--- Start Listed records ---

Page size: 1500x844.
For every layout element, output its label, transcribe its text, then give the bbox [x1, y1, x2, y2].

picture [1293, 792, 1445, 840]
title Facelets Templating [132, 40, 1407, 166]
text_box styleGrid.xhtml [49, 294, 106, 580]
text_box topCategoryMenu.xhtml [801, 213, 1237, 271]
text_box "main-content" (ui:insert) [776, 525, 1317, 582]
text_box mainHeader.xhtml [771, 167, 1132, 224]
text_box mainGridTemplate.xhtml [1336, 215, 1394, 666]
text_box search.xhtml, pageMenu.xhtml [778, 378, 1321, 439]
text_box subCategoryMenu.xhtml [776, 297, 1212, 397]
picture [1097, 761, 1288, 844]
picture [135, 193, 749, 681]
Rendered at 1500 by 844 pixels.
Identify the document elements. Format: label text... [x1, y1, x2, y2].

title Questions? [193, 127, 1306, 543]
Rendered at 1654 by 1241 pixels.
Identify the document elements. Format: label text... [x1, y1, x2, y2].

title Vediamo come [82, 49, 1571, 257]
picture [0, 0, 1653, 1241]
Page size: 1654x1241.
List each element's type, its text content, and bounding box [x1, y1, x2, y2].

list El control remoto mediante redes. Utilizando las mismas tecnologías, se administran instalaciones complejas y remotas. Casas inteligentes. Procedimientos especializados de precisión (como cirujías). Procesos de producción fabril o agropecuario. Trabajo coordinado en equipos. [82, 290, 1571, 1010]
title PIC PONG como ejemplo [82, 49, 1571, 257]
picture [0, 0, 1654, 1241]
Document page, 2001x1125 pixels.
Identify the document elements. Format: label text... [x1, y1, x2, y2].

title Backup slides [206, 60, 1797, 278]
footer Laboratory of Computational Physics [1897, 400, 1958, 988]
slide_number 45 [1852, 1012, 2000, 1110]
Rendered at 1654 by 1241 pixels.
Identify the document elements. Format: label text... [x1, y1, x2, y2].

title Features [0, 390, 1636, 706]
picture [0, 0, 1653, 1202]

--- End Listed records ---

Write out the lines from the one containing "Rendered at 1500 by 844 pixels." through the one containing "picture [0, 0, 1653, 1241]", both included, with no changes.

§ Solution for this task:
Rendered at 1500 by 844 pixels.
Identify the document elements. Format: label text... [x1, y1, x2, y2].

title Questions? [193, 127, 1306, 543]
Rendered at 1654 by 1241 pixels.
Identify the document elements. Format: label text... [x1, y1, x2, y2].

title Vediamo come [82, 49, 1571, 257]
picture [0, 0, 1653, 1241]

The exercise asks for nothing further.